START Supplied entries

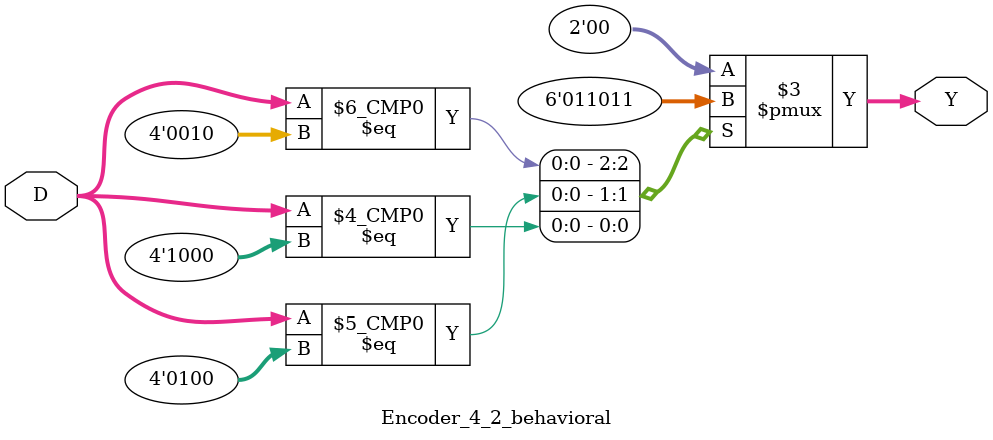
<source format=v>
module Encoder_4_2_behavioral(
  output reg [1:0] Y,
  input [3:0] D
);
  always @(*) begin
    case(D)
      4'b0001: Y = 2'b00;
      4'b0010: Y = 2'b01;
      4'b0100: Y = 2'b10;
      4'b1000: Y = 2'b11;
      default: Y = 2'b00;
    endcase
  end
endmodule

</source>
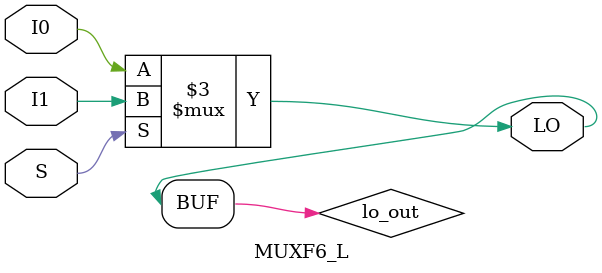
<source format=v>

/*

FUNCTION    : 2 to 1 Multiplexer for Carry Logic

*/

`celldefine
`timescale  100 ps / 10 ps

module MUXF6_L (LO, I0, I1, S);

    output LO;
    reg    lo_out;

    input  I0, I1, S;

    buf B1 (LO, lo_out);

    always @(I0 or I1 or S) begin
        if (S)
        lo_out <= I1;
        else
        lo_out <= I0;
    end

endmodule

</source>
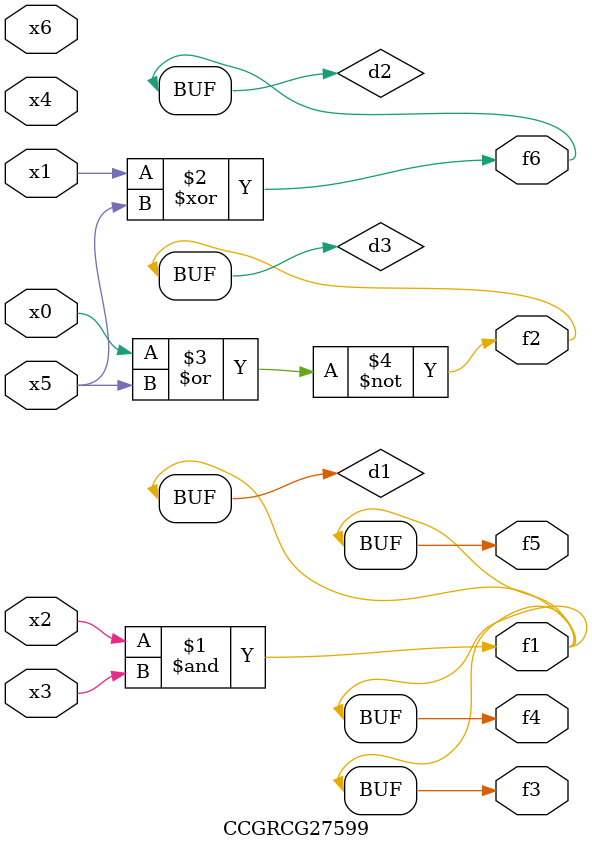
<source format=v>
module CCGRCG27599(
	input x0, x1, x2, x3, x4, x5, x6,
	output f1, f2, f3, f4, f5, f6
);

	wire d1, d2, d3;

	and (d1, x2, x3);
	xor (d2, x1, x5);
	nor (d3, x0, x5);
	assign f1 = d1;
	assign f2 = d3;
	assign f3 = d1;
	assign f4 = d1;
	assign f5 = d1;
	assign f6 = d2;
endmodule

</source>
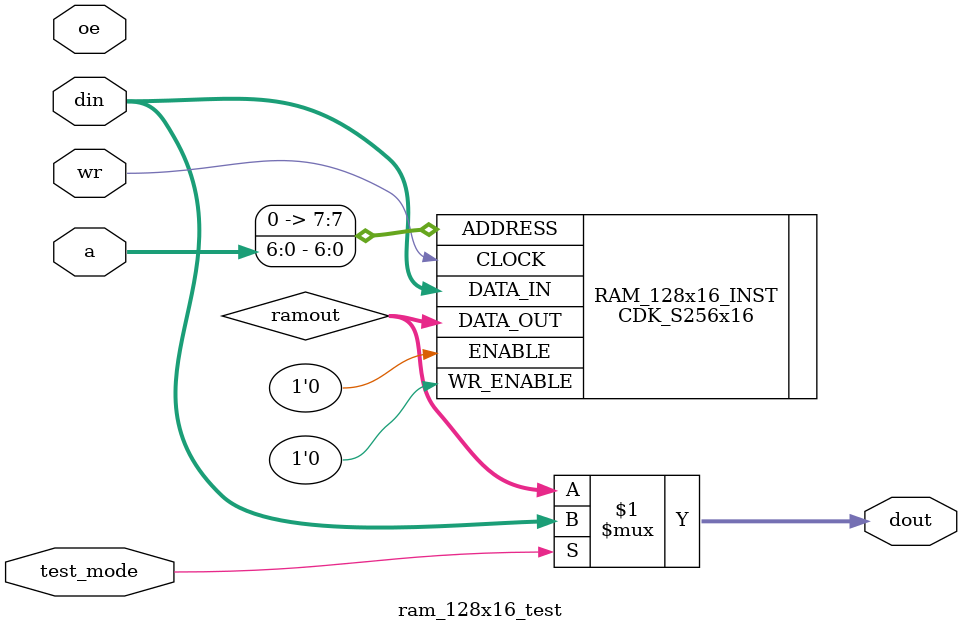
<source format=v>

module ram_128x16_test (
    a,
    din,
    dout,
    oe,
    wr,
    test_mode
    ) ;


/*
 *
 *  @(#) ram_128x16.v 15.4@(#)
 *  4/24/96  21:03:42
 *
 */

/*
 * Behavioral module for a RAM
 *   stolen from somewhere...
 *   15apr93mai
 */

    parameter
    addrsize = 7,           // number of address bits
    datasize = 16,          // number of data bits
    words = 128,            // total number of words in ram
    addrs = addrsize - 1,
    data = datasize - 1,
    wordLen = words - 1;

    input [addrs:0] a;      // address bus inputs
    input [data:0] din;     // input data bus
    output [data:0] dout;   // output data bus
    input wr;               // write strobe
    input oe;               // output enable strobe
    input test_mode;
    
    wire [data:0] ramout ;   // testable dout pins

assign #2 dout = test_mode ? din : ramout ;

CDK_S256x16 RAM_128x16_INST(
        .ADDRESS({1'b0,a}),
        .DATA_IN(din),
        .DATA_OUT(ramout),
        .CLOCK(wr),
	.WR_ENABLE(1'b0),
	.ENABLE(1'b0)
);

endmodule // ram_128x16_test

</source>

END Supplied entries

## Request
Where a line above contains the word "ramout", show that line.

## Exercise answer
    wire [data:0] ramout ;   // testable dout pins
assign #2 dout = test_mode ? din : ramout ;
        .DATA_OUT(ramout),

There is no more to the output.